Nielsen views eBay’s decision to ban unauthorized buy-for-me agents as an early indication that auction marketplaces could face dynamics similar to those seen in high-frequency trading. Autonomous bidding creates speed and algorithmic advantages that could make it nearly impossible for humans to participate.
“This reinforces the need for more accountability and intent in agentic shopping experiences to keep human trust at the center of each transaction,” he urged.
How to Handle Future Machine-to-Machine Commerce
While much of today’s debate focuses on how AI agents interact with marketplaces, Nielsen believes the longer-term impact may be the rise of machine-to-machine commerce, where software increasingly represents both buyers and sellers.
According to Nielsen, agentic shopping represents the next step in the broader shift toward more connected, data-driven commerce. Brands and retailers need accurate, real-time product information, fulfillment visibility, pricing consistency, and trusted marketplace connectivity now more than ever.
He advises retailers to prepare for a future in which seller-side AI agents negotiate directly with buyer-side agents. Many retailers and marketplaces are already exploring versions of seller-side AI agents, particularly for dynamic pricing, inventory management, product recommendations, and automated customer engagement.
“Over time, e-commerce likely evolves toward agent-to-agent interactions, where buyer agents and seller agents negotiate around price, fulfillment speed, bundles, warranties, and promotions in real time,” he predicted.

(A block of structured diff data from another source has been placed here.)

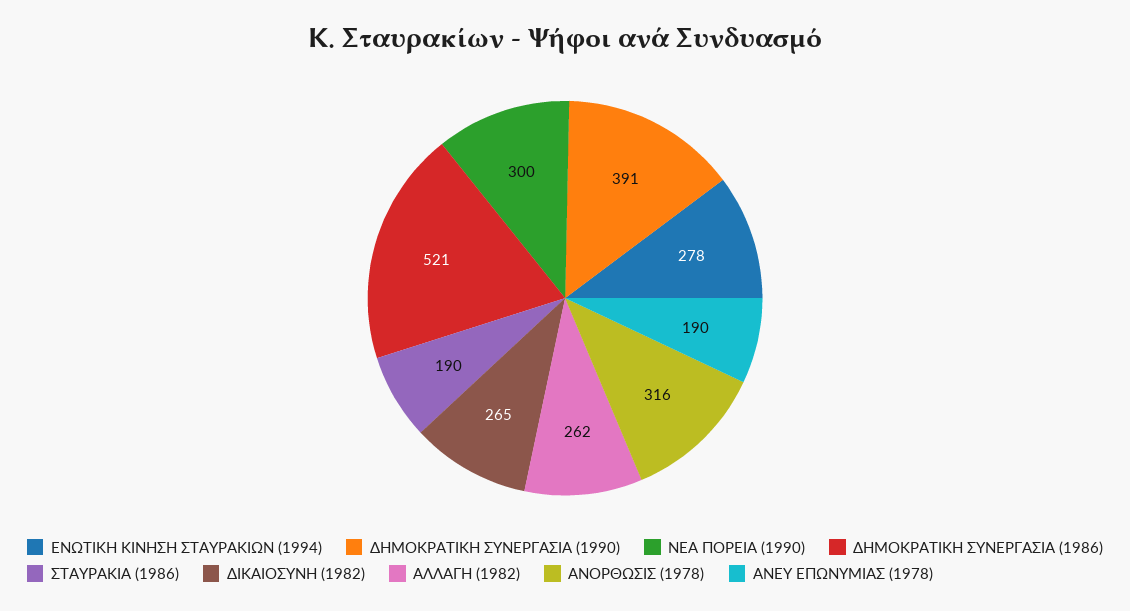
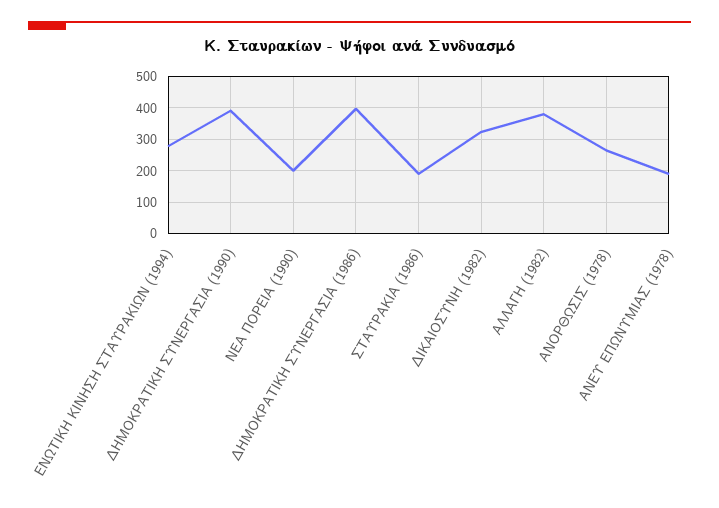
  {
    "ΕΝΩΤΙΚΗ ΚΙΝΗΣΗ ΣΤΑΥΡΑΚΙΩΝ (1994)": 278,
    "ΔΗΜΟΚΡΑΤΙΚΗ ΣΥΝΕΡΓΑΣΙΑ (1990)": 391,
-   "ΝΕΑ ΠΟΡΕΙΑ (1990)": 300,
+   "ΝΕΑ ΠΟΡΕΙΑ (1990)": 200,
-   "ΔΗΜΟΚΡΑΤΙΚΗ ΣΥΝΕΡΓΑΣΙΑ (1986)": 521,
+   "ΔΗΜΟΚΡΑΤΙΚΗ ΣΥΝΕΡΓΑΣΙΑ (1986)": 400,
    "ΣΤΑΥΡΑΚΙΑ (1986)": 190,
-   "ΔΙΚΑΙΟΣΥΝΗ (1982)": 265,
+   "ΔΙΚΑΙΟΣΥΝΗ (1982)": 320,
-   "ΑΛΛΑΓΗ (1982)": 262,
+   "ΑΛΛΑΓΗ (1982)": 380,
-   "ΑΝΟΡΘΩΣΙΣ (1978)": 316,
+   "ΑΝΟΡΘΩΣΙΣ (1978)": 260,
    "ΑΝΕΥ ΕΠΩΝΥΜΙΑΣ (1978)": 190
  }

Retailers will want their own intelligent agents to ensure their products, policies, and brand preferences are represented accurately within these automated purchasing ecosystems. As AI-driven commerce evolves, marketplaces will likely establish official APIs, certification programs, and trusted-access frameworks for approved buying agents, he concluded.
“From a platform perspective, unmanaged scraping and autonomous purchasing create operational, fraud, and infrastructure risks, while authenticated AI-agent access creates opportunities for governance, rate controls, identity verification, and monetization,” he said.